TASK BRIEF –
Please repeat the records below word for word, starting at the line that contains "Foto: Stephanie Zelaya." and ending with the final line of the records. Leave the pictures out of your answer.

INPUT MATERIAL –
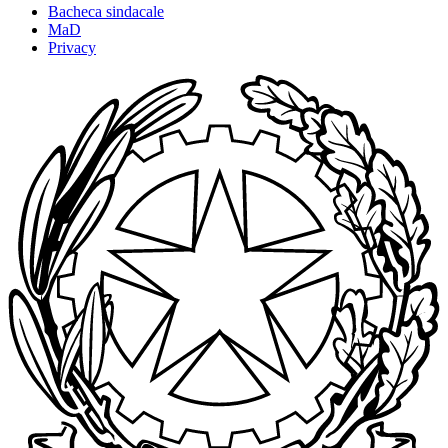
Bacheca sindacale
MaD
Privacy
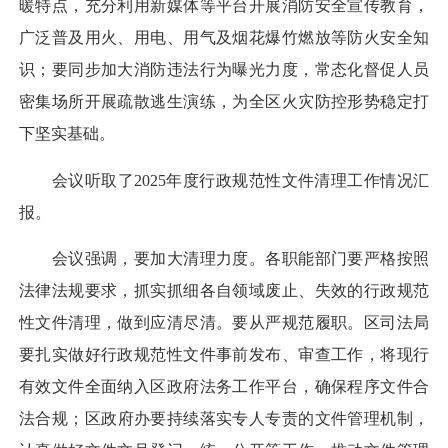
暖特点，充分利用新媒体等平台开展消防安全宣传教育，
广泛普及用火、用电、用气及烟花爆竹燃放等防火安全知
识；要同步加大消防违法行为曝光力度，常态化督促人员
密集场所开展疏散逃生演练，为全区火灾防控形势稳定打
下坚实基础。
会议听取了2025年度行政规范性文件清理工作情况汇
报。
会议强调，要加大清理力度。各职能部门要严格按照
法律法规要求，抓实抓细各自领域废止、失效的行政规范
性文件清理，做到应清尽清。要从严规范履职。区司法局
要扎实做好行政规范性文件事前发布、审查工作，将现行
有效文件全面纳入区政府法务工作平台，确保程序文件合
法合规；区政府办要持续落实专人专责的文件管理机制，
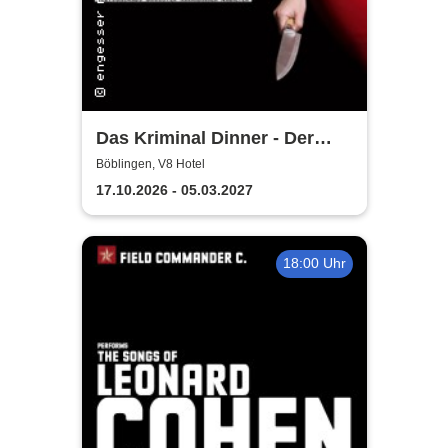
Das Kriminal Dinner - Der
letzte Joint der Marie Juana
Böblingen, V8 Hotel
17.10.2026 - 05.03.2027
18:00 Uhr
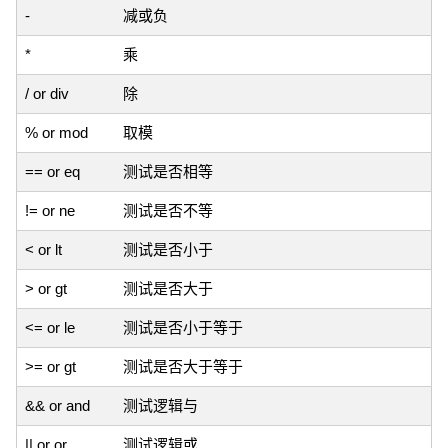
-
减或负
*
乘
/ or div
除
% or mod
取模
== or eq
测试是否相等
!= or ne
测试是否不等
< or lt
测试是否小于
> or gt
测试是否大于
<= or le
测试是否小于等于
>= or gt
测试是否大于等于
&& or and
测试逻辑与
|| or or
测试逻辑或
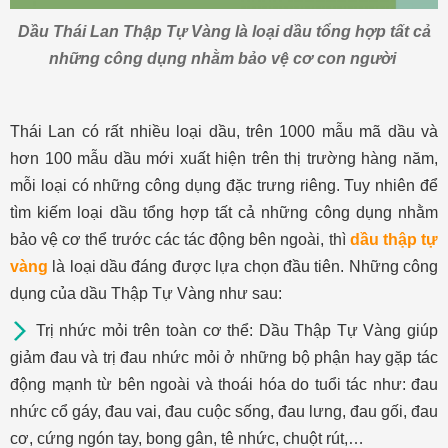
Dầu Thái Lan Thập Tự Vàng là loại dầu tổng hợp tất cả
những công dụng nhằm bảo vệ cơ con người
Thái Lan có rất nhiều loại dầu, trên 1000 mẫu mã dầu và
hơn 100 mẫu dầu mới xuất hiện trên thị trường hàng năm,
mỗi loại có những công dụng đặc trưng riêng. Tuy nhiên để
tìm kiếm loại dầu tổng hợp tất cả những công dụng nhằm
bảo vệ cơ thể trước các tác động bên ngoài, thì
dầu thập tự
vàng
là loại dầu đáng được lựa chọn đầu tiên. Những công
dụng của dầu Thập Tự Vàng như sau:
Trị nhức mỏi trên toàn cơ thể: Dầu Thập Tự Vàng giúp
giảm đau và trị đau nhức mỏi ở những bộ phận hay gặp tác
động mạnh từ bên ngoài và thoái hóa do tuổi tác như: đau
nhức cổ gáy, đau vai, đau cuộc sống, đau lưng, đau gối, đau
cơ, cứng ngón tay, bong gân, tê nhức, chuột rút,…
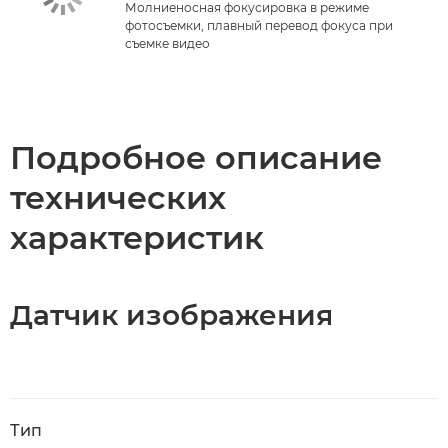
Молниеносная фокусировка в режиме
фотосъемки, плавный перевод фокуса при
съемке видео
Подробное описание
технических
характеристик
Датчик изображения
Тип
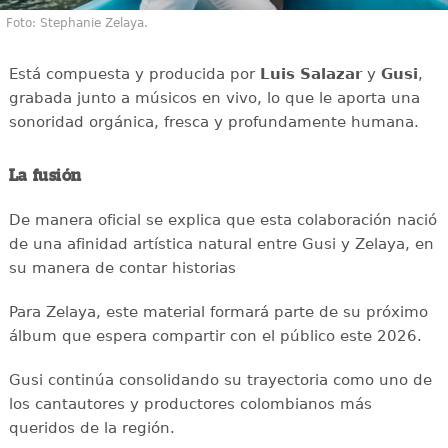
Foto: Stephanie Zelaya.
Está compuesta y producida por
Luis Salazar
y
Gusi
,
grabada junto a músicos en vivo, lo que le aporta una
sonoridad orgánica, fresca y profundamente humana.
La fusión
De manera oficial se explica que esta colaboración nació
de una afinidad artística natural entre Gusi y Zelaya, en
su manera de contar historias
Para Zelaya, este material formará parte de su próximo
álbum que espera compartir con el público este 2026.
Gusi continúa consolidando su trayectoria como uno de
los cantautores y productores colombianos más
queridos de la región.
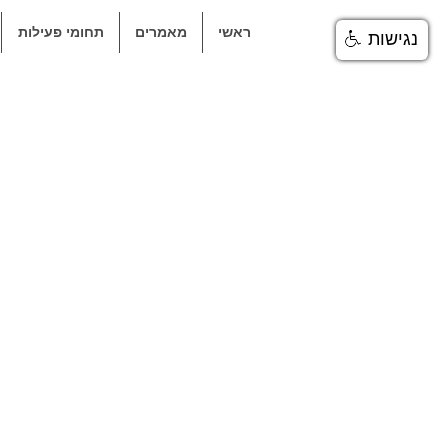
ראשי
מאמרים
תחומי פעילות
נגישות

RESPONSE TO THE TASK –
Foto: Stephanie Zelaya.
Está compuesta y producida por
Luis Salazar
y
Gusi
,
grabada junto a músicos en vivo, lo que le aporta una
sonoridad orgánica, fresca y profundamente humana.
La fusión
De manera oficial se explica que esta colaboración nació
de una afinidad artística natural entre Gusi y Zelaya, en
su manera de contar historias
Para Zelaya, este material formará parte de su próximo
álbum que espera compartir con el público este 2026.
Gusi continúa consolidando su trayectoria como uno de
los cantautores y productores colombianos más
queridos de la región.
ראשי
מאמרים
תחומי פעילות
נגישות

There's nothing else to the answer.